> **Exercise description**: The output should be limited to the line holding "Category Description" and the lines after it through the end of the entries, each restated exactly.

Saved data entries
────────────────────

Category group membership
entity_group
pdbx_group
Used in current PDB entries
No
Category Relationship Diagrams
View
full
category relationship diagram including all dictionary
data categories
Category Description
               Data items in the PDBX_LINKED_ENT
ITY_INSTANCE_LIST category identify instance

────────────────────

> **Exercise solution**:
Category Description
               Data items in the PDBX_LINKED_ENT
ITY_INSTANCE_LIST category identify instance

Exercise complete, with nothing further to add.